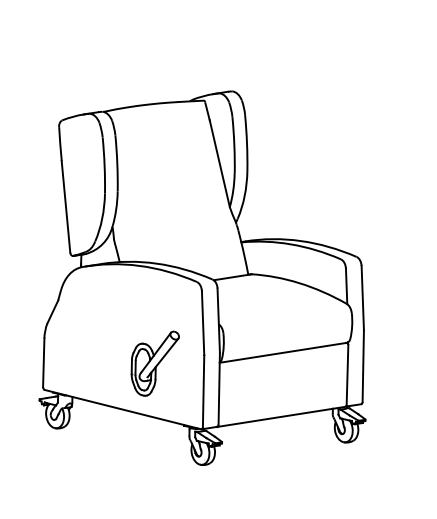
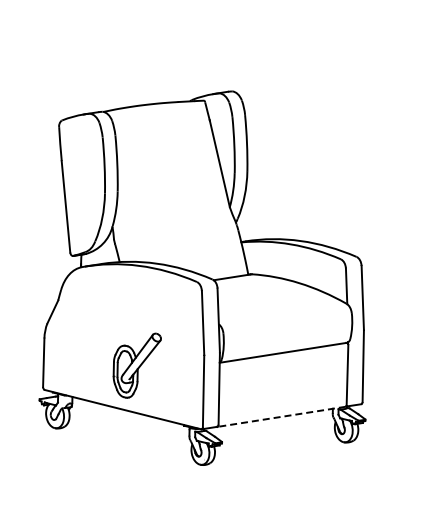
part at (154, 363) position: (154, 363) -> (136, 365)
line at (281, 416): solid -> dashed
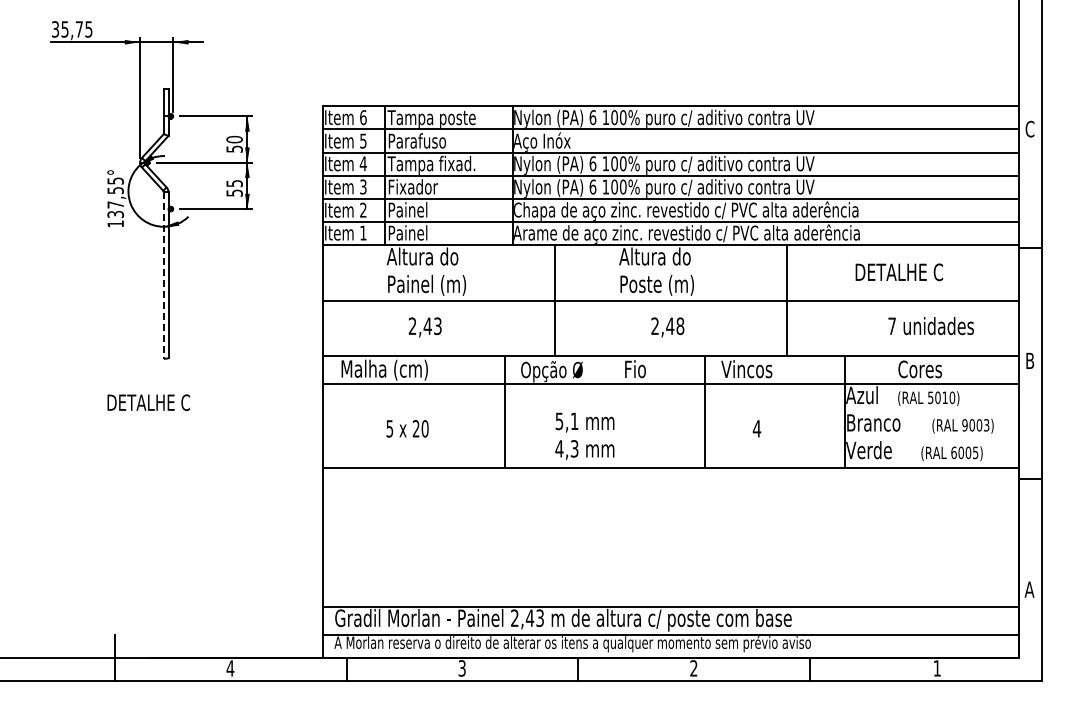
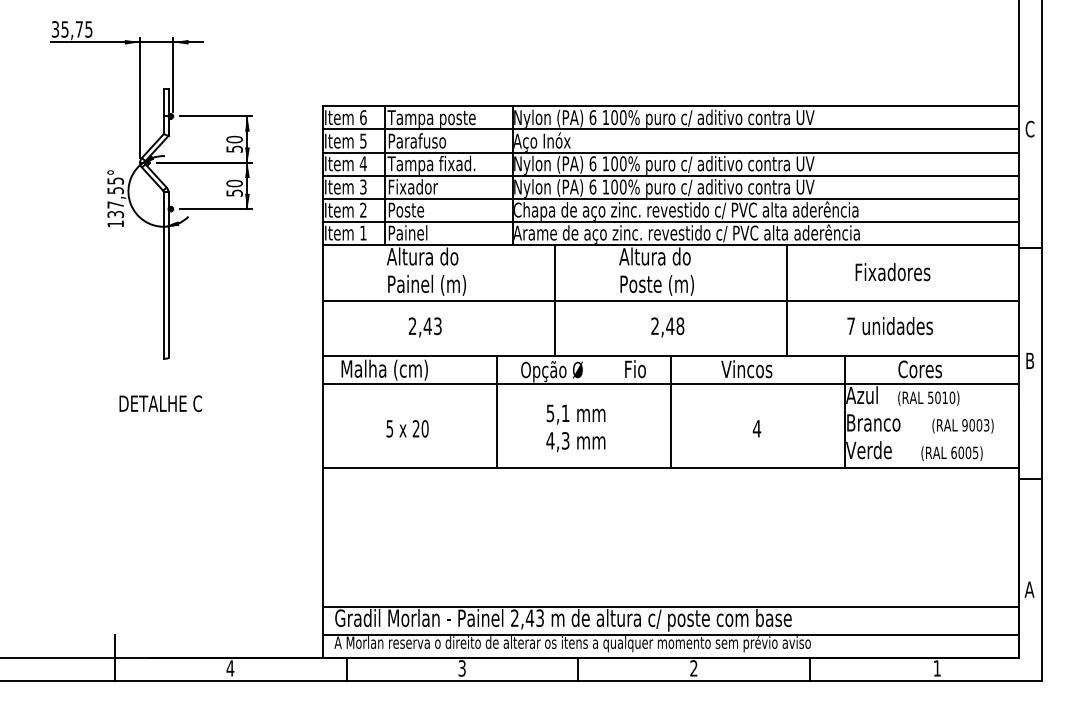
text at (234, 183): 55 -> 50
text at (411, 209): Painel -> Poste
text at (900, 272): DETALHE C -> Fixadores
line at (163, 276): dashed -> solid
text at (930, 326) position: (930, 326) -> (889, 326)
text at (148, 402) position: (148, 402) -> (160, 403)
line at (505, 411) position: (505, 411) -> (497, 411)
line at (704, 411) position: (704, 411) -> (670, 411)
text at (584, 436) position: (584, 436) -> (575, 428)
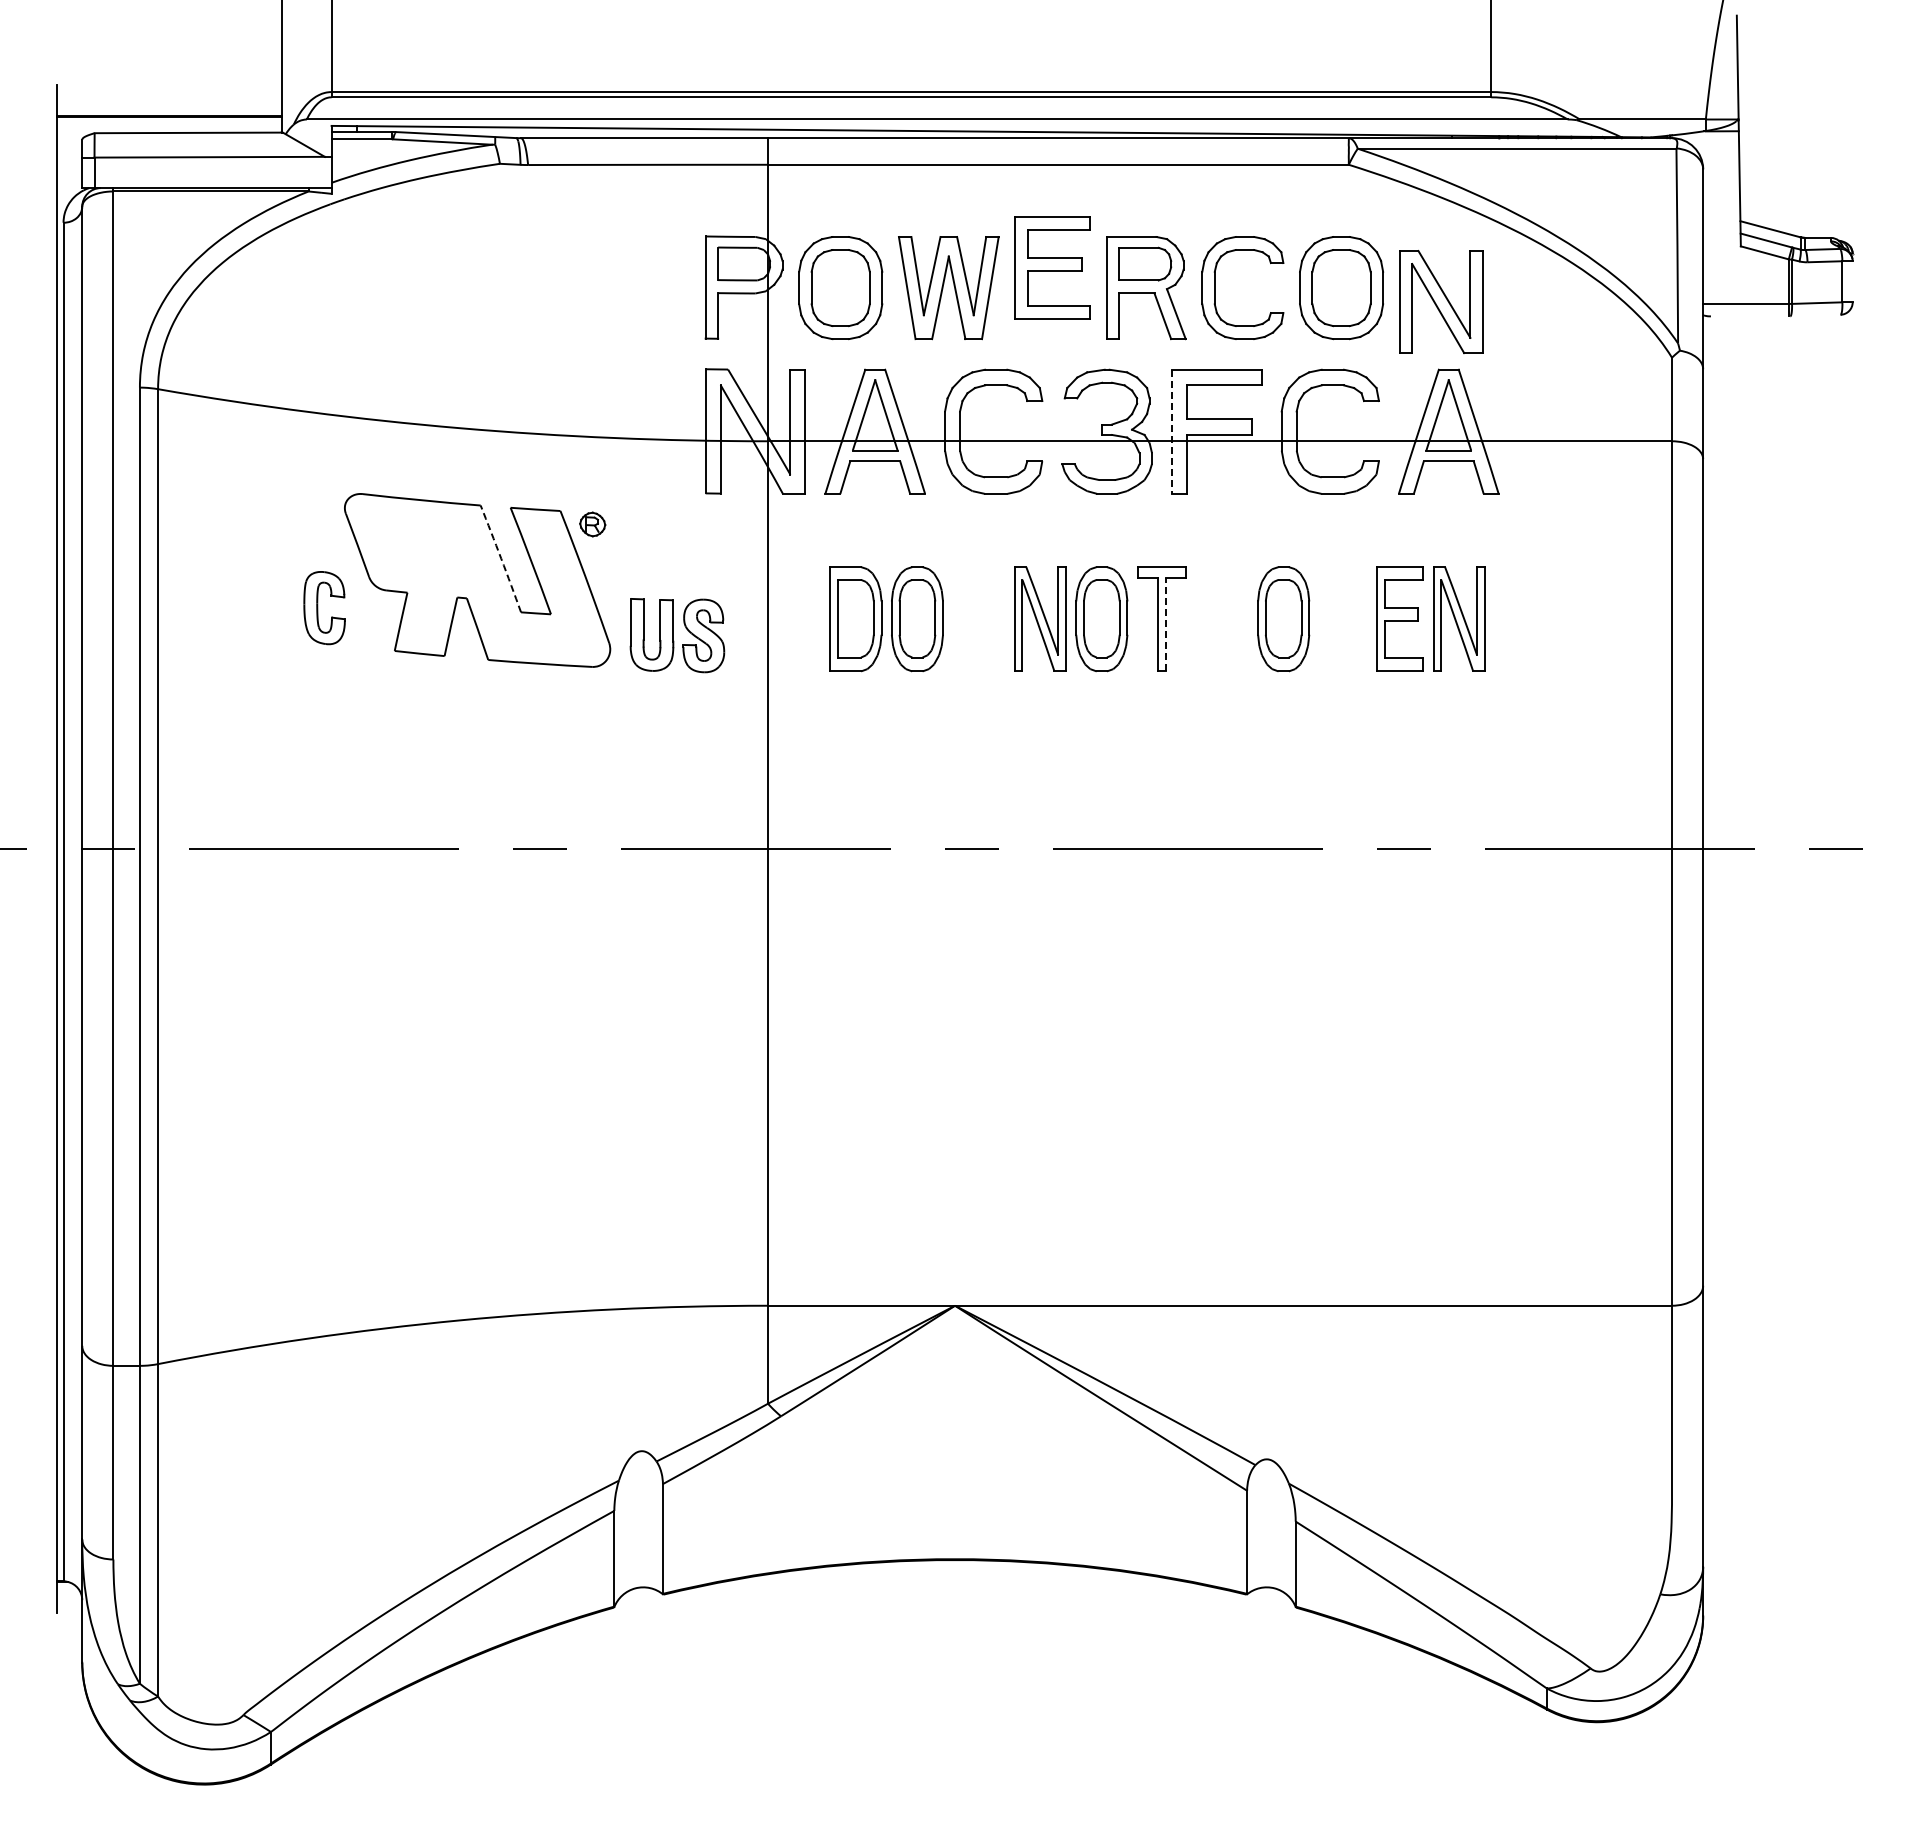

**********

Problem to work on: Rewrite every line of the listing, substituting "dotted" for each occurrence of "dashed" and keeping everything else unchanged. Leave the pictures out of your answer.

Exercise result:
part at (154, 363) position: (154, 363) -> (136, 365)
line at (281, 416): solid -> dotted
text at (234, 183): 55 -> 50
text at (411, 209): Painel -> Poste
text at (900, 272): DETALHE C -> Fixadores
line at (163, 276): dotted -> solid
text at (930, 326) position: (930, 326) -> (889, 326)
text at (148, 402) position: (148, 402) -> (160, 403)
line at (505, 411) position: (505, 411) -> (497, 411)
line at (704, 411) position: (704, 411) -> (670, 411)
text at (584, 436) position: (584, 436) -> (575, 428)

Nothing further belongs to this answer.